I’m going to take a break from AI-related blogging for a few months. I think the pause will do me and my readers some good. It’s too divisive an issue, and I expect in the coming years there will be a small but vocal faction that pushes back against AI more than there has been pushback against any other technology in the last 100 years.
As much as I am optimistic, it’s going to be a little painful for society, as everyone wrestles with the ramifications of intelligent agents and machines. (Hopefully mostly in software form. I remain adamant that humanoid robots are a bad idea.)
You can roll your eyes at this post. While I have a good track record of predicting the fallout from other major tech shifts, like mobile app distribution (2011) and centralized social networks (2012), there are too many forces at play here to be certain of what AI will look like in a decade. I only know that it will change many things. I can barely guess at the details.
I’ll close with a word of caution for the skeptics. In your arguments against AI, avoid exaggeration and extremes to fit your narrative. There has been significant misinformation on that side, from proclamations about copyright and fair use — issues that are not at all settled — to inflated or outdated numbers on energy and water use. In a blog post this week, Sam Altman shared the first numbers I’ve seen from a major AI cloud provider:
People are often curious about how much energy a ChatGPT query uses; the average query uses about 0.34 watt-hours, about what an oven would use in a little over one second, or a high-efficiency lightbulb would use in a couple of minutes. It also uses about 0.000085 gallons of water; roughly one fifteenth of a teaspoon.
Of course, it’s more complicated than that. There is training and there is Jevons paradox. But that’s the point, these discussions should have nuance. If they don’t, they are probably off the mark.
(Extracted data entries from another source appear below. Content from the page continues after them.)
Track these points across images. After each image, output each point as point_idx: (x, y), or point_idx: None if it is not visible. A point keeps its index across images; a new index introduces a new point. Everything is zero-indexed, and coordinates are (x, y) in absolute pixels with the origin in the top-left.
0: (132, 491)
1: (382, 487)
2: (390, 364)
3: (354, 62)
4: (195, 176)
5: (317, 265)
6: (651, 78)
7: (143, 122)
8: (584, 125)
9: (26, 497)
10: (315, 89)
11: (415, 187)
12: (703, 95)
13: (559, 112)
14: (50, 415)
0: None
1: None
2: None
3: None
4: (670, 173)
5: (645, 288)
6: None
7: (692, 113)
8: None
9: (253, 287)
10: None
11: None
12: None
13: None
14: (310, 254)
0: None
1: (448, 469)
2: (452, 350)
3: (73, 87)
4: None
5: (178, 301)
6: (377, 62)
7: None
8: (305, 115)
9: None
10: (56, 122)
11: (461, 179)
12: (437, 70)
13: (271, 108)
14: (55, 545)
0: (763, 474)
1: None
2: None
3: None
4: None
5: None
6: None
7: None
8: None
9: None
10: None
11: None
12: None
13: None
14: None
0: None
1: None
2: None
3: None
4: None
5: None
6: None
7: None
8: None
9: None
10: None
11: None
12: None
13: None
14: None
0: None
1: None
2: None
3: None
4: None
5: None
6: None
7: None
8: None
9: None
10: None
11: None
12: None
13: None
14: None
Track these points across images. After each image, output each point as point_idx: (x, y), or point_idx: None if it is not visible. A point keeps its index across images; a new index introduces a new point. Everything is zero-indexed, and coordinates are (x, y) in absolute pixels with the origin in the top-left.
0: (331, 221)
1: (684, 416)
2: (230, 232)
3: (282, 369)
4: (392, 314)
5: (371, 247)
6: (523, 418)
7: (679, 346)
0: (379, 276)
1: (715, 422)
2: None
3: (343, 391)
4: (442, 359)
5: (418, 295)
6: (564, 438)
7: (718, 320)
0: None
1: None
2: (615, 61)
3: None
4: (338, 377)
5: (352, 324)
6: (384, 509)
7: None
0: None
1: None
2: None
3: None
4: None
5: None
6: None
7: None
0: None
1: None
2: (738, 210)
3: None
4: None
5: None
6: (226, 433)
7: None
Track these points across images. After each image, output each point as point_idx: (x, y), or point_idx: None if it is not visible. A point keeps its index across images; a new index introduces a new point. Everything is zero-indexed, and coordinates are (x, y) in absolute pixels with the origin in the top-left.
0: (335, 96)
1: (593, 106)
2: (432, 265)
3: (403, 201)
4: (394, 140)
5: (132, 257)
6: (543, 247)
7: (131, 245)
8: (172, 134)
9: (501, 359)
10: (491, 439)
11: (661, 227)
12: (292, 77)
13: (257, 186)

Thanks to everyone who has written thoughtful posts on this subject in reply to my own posts. I remain focused on what humans can do — writing, photography, and art in Micro.blog. Nilay Patel, with John Gruber and Joanna Stern for The Talk Show Live this week, talked about how the rise of agents will upend the business model of the web. But people have counted out the open web before. It’s still here and strong.
AI will help me code, it’ll help review my writing, it’ll help me brainstorm, but it’ll never write posts for my blog. I’m typing this draft on my phone, on a plane back to Austin, offline without wi-fi. Even as it feels like AI is taking over too many things, there will always be quiet spaces where humans can just think and be creative, and that will always matter.